Trump had previously said that he would withdraw from the nuclear deal if the U.S. and its three European allies that helped negotiate the accord—France, Germany, and the United Kingdom—did not address in a side agreement three of Trump's main concerns: Iran's ballistic-missile program, limits on the authority of international inspectors, and the sunset clauses, key restrictions on Tehran's nuclear program that are set to expire in about a decade.
In his remarks on Tuesday, Trump also accused the Iranian regime of "plundering the wealth of its own people" and criticized former President Barack Obama for trusting Tehran and paying it cash as part of the deal.
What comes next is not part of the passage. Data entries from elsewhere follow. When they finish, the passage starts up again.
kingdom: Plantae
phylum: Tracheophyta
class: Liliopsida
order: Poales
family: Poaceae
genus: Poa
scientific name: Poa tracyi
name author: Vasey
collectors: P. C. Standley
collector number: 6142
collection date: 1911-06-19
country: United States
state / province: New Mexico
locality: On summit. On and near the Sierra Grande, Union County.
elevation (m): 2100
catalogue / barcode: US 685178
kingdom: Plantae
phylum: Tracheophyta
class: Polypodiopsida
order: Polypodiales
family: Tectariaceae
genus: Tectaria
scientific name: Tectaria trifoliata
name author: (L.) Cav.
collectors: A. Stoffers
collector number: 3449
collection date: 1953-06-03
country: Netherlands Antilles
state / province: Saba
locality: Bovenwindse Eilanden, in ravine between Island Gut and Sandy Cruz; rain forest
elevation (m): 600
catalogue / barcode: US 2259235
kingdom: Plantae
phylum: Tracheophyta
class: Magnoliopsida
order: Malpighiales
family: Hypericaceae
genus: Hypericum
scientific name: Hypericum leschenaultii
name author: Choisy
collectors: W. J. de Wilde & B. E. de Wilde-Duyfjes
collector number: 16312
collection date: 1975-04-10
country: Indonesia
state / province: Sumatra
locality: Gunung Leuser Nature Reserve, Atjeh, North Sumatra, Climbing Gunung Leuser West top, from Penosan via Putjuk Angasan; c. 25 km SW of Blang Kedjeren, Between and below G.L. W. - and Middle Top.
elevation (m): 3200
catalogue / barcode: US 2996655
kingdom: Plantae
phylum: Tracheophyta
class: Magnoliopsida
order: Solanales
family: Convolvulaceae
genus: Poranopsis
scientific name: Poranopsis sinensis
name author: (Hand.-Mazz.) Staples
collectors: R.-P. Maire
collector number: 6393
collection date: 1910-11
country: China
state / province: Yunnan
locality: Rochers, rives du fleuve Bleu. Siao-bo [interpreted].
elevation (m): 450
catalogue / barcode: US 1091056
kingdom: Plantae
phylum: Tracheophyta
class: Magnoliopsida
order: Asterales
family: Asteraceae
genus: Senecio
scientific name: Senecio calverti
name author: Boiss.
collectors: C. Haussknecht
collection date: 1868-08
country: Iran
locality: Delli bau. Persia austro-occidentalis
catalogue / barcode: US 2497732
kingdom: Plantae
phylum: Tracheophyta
"At the point when the United States had maximum leverage, this disastrous deal gave this regime—and it's a regime of great terror—many billions of dollars, some of it in actual cash, a great embarrassment to me as a citizen and to all citizens of the United States," Trump said. "A constructive deal could easily have been struck at the time, but it wasn't. At the heart of the Iran deal was a giant fiction that a murderous regime desired only a peaceful nuclear energy program."
Trump said U.S. experts and allies in the Middle East have unity in facing the Iranian threat, despite some European allies' desire to maintain the deal.
"We have also consulted with our friends from across the Middle East," Trump said. "We are unified in our understanding of the threat and in our conviction that Iran must never acquire a nuclear weapon. After these consultations, it is clear to me that we cannot prevent an Iranian nuclear bomb under the decaying and rotten structure of the current agreement."
Immediately after the announcement, Israeli Prime Minister Benjamin Netanyahu said Israel backs Trump's move.
"Israel fully supports President Trump's bold decision today to reject the disastrous nuclear deal with the terrorist regime in Tehran."
French President Emmanuel Macron tweeted that, while France, Germany, and the U.K. regret Trump's decision, they are ready to "work collectively on a broader framework, covering nuclear activity, the post-2025 period, ballistic activity, and stability in the Middle-East, notably Syria, Yemen, and Iraq."